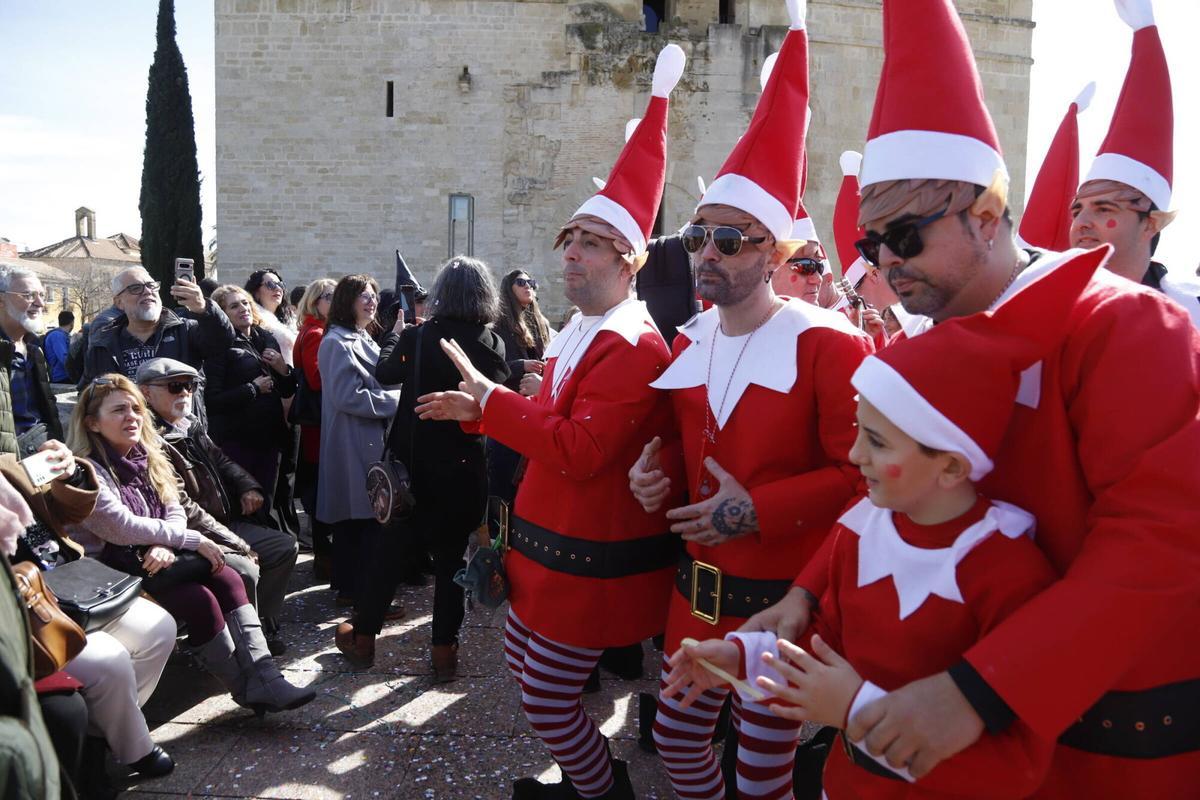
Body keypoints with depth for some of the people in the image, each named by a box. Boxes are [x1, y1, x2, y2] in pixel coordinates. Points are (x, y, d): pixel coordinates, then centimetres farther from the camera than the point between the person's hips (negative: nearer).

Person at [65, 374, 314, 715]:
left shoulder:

--

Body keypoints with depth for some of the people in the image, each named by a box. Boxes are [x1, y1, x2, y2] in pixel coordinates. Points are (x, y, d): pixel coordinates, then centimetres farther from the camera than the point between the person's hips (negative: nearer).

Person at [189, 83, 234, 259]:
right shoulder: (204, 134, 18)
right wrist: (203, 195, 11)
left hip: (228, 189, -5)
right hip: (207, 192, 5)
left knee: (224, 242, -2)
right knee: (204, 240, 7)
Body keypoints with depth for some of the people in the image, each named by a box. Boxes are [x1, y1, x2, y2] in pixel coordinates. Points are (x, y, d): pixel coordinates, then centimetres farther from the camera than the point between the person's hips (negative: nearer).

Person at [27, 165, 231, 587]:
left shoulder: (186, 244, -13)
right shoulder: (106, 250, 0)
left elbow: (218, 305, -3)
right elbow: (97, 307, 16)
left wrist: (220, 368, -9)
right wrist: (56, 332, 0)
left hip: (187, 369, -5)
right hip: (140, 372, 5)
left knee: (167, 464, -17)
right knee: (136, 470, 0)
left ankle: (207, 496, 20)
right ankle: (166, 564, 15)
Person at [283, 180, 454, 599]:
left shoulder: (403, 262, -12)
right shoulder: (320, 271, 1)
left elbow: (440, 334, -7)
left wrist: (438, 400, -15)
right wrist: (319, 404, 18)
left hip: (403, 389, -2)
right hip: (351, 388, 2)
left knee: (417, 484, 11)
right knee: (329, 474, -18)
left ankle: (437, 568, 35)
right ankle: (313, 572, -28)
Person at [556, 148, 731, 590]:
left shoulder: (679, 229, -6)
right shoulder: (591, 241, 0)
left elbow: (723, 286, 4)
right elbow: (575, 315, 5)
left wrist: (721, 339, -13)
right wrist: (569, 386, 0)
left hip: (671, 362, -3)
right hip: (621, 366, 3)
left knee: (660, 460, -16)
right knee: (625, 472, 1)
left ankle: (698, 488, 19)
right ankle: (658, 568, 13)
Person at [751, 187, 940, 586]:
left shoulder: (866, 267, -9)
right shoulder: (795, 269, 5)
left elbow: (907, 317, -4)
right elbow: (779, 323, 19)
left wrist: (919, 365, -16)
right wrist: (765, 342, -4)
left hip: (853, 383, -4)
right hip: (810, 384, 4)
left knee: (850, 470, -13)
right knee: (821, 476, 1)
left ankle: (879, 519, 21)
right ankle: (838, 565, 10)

* * *

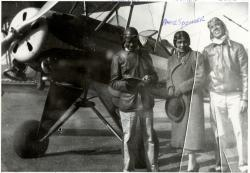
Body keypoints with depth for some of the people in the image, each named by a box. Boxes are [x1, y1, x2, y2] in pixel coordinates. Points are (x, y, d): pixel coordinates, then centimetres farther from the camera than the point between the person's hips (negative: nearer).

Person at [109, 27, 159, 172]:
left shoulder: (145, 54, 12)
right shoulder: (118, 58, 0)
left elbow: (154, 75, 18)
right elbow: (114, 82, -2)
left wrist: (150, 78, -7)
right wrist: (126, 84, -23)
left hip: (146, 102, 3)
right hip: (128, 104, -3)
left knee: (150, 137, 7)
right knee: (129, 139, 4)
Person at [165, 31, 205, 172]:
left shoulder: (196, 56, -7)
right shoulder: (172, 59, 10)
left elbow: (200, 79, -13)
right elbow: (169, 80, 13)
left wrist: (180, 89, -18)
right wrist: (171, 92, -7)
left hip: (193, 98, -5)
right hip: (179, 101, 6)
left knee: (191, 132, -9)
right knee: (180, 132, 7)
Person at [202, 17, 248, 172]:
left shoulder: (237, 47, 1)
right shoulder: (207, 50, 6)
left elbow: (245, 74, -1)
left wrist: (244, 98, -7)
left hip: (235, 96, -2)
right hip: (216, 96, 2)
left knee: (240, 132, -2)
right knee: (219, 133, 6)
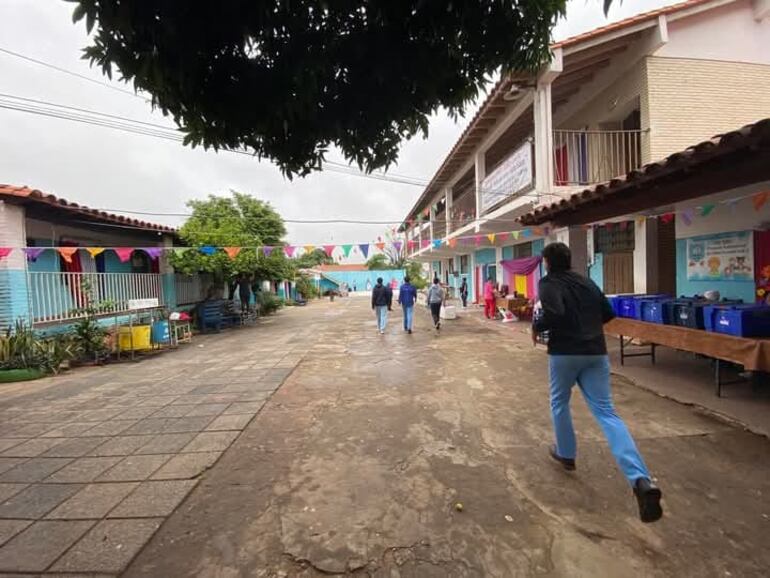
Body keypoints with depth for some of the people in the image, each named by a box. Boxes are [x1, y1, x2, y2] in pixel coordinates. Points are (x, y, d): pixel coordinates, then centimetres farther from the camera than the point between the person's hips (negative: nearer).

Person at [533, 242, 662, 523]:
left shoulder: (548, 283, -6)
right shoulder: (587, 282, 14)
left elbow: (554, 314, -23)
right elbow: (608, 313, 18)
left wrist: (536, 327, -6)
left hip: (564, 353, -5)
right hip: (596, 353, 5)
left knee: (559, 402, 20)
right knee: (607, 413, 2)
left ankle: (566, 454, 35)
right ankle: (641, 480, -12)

### TASK OBJECTIVE
Check the listing for the word "ankle". Show each line that has it.

### EXERCISE ANSWER
left ankle: (207, 496, 20)
right ankle: (166, 564, 15)
left ankle: (437, 568, 35)
right ankle: (313, 572, -28)
left ankle: (698, 488, 19)
right ankle: (658, 568, 13)
left ankle: (879, 519, 21)
right ankle: (838, 565, 10)
left ankle: (566, 454, 35)
right ankle: (641, 480, -12)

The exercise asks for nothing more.